Why are we told all these facts about the apostle Paul? Paul is certainly not exalting himself but rather it is the Holy Spirit who acquaints us with the character of the apostle. Surely it is because if we ourselves desire to be faithful servants of the Lord, then Paul is a fine example for us. He states in 1 Corinthians 11:1: "Be ye followers of me," but then he is careful to add: "even as I also am of Christ". And in 1 Thessalonians 1:6 he says that these Thessalonians had become followers of us. If we follow the apostle Paul, we are surely following the Lord Jesus Himself and we can thereby learn much in our service for Christ by the ways in which the apostle himself behaved and acted.

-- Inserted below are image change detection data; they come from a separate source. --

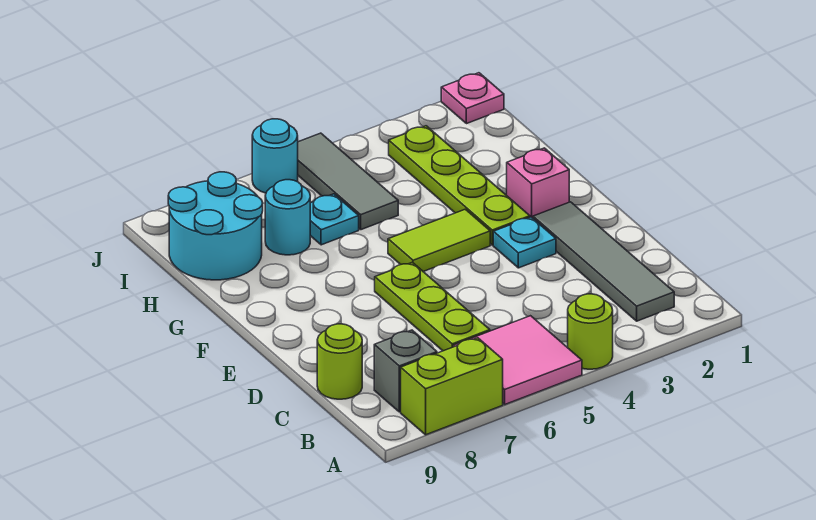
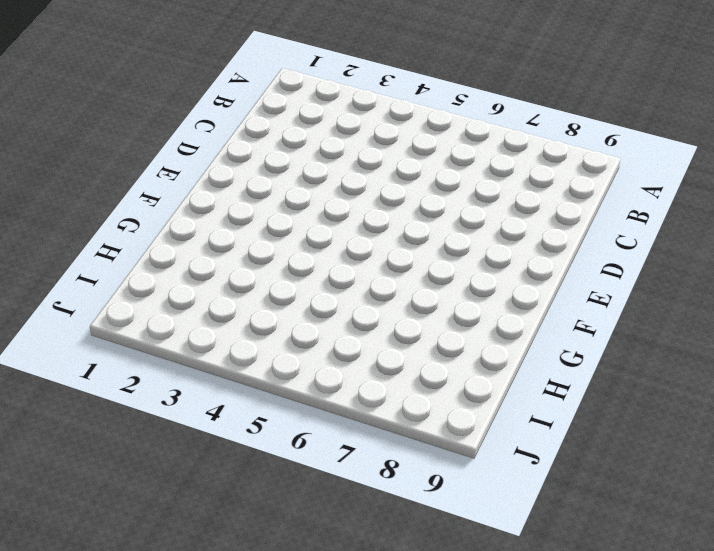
none -> lime round brick A4 level 1
none -> pink tile A5:B6 level 1
none -> lime brick A7:A8 level 1

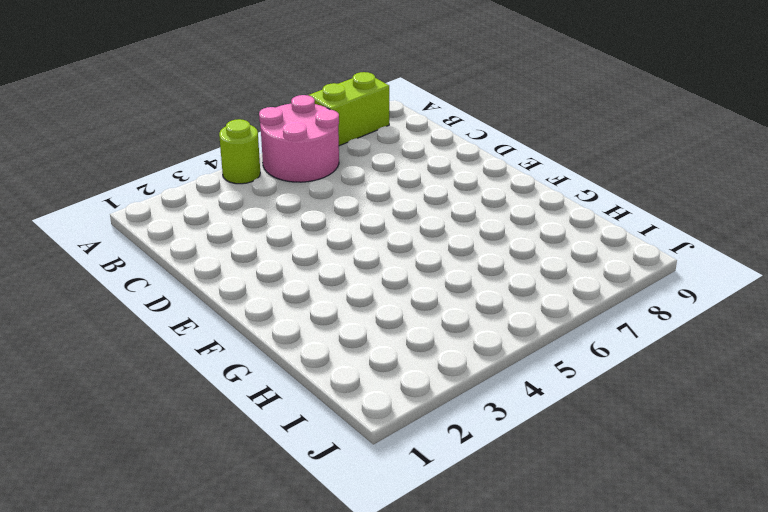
pink round brick A5:B6 level 1 -> pink tile A5:B6 level 1
none -> grey tile B2:E2 level 1
none -> grey brick B8 level 1
none -> lime plate C6:E6 level 1

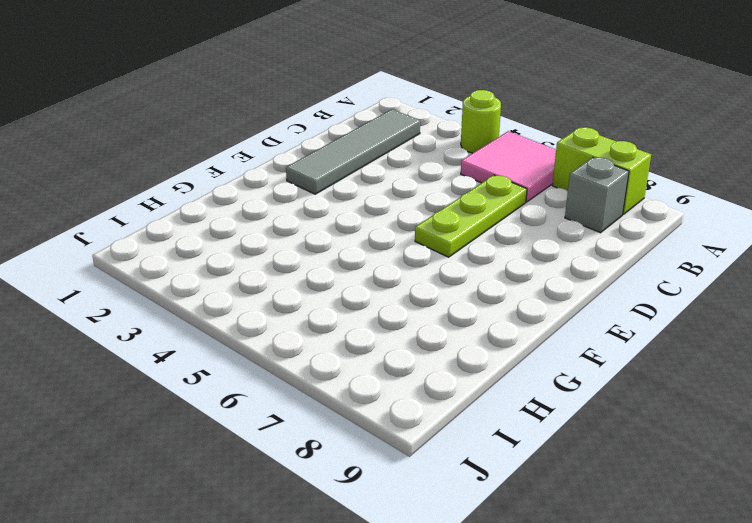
none -> lime round brick C9 level 1
none -> cyan plate E3 level 1
none -> pink brick F2 level 1

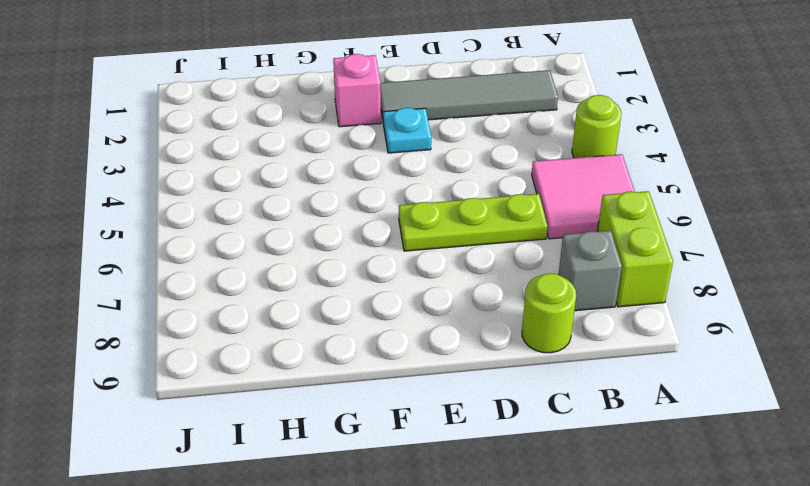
none -> lime plate F3:I3 level 1
none -> lime tile F4:F5 level 1
none -> grey tile H5:J5 level 1

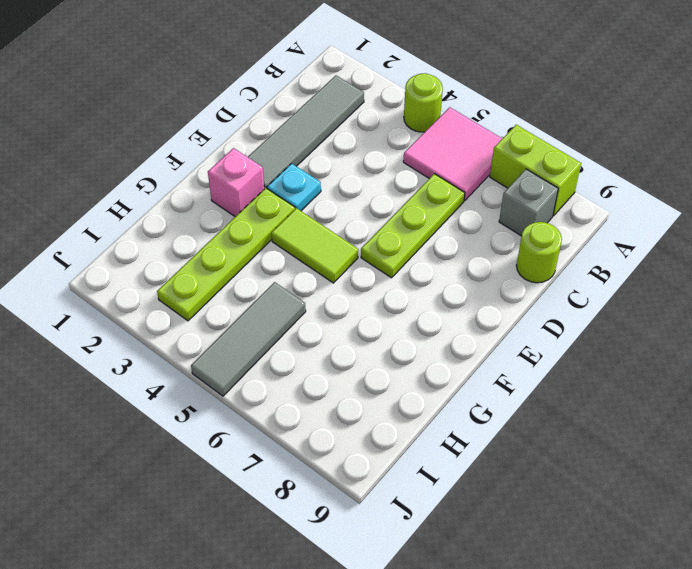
none -> cyan plate H6 level 1
none -> cyan round brick H7 level 1
none -> cyan round brick H8:I9 level 1

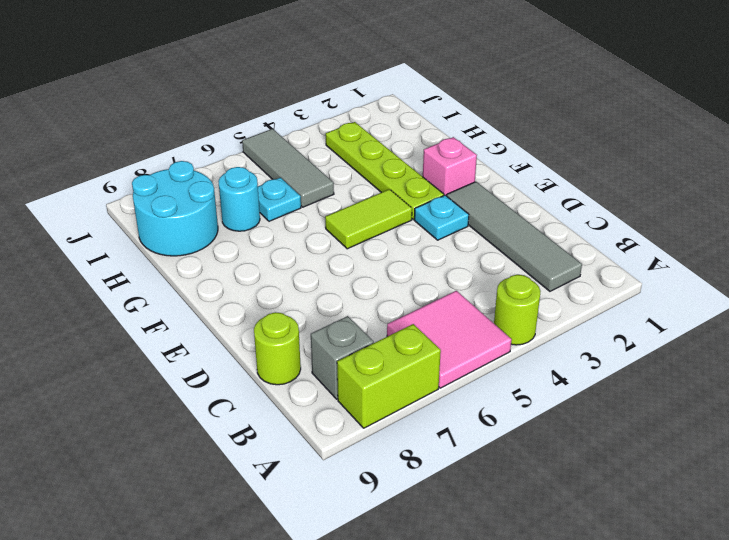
none -> lime plate C6:E6 level 1
none -> pink plate J1 level 1
none -> cyan round brick J6 level 1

Then, in verses 13-16, we have what might be termed a little aside, for he gives something of the experiences of these Thessalonians upon hearing the gospel. It says that: "They received the word of God". The word of God, not the word of men. They had received it as such and had acted upon it. Whilst he had been among them, after their conversion he had exhorted and comforted and charged them. They were his children in the faith and as a father, even in the short time available to him, he had striven to ensure that their lives as Christians began in a positive way. They began to meet in churches as the disciples in Judaea had met. They followed the example of those early believers who were in the very centre where Christianity had been founded. The result was exactly the same for them as for those in Judaea. In Judaea, the brethren there suffered much from their fellow Jews and here, in Thessalonica, these dear brethren immediately begin to feel the opposition and persecution, even as the disciples in Judaea had experienced it, they from the Jews, these Thessalonians from their own countrymen.

Finally in verses 19-20, we find Paul the rejoicing one. He looks forward to the coming of the Lord. We were told in the introductory address to this Thessalonian epistle that the coming of Christ was mentioned in every chapter, and here it is in this second. "What is our hope, or joy, or crown of rejoicing? Are not even ye in the presence of our Lord Jesus Christ at his coming, for ye are our glory and joy". Paul looks forward to this great event and you can read about it in Revelation 19:11-16. He looks forward to that wonderful day with his dear Thessalonians in mind. Then all the saints of the Lord, all those redeemed by Him, will be brought back at his appearing. The Thessalonians will be there, Paul will be there, and Paul visualises this great event. Here he is, in company with all the ransomed throng. He gazes over this vast multitude of white-robed saints seated upon their snow-white steeds; a company that cannot be numbered. And then, he espies his beloved Thessalonians. Oh, how his heart leapt for joy! There they were, his crown of rejoicing. Do we look forward to that day with similar anticipation?

"What a day will that be when the Saviour appears,
How welcome to those who have shared in His cross,
A crown incorruptible then will be theirs,
A rich compensation for suffering and loss."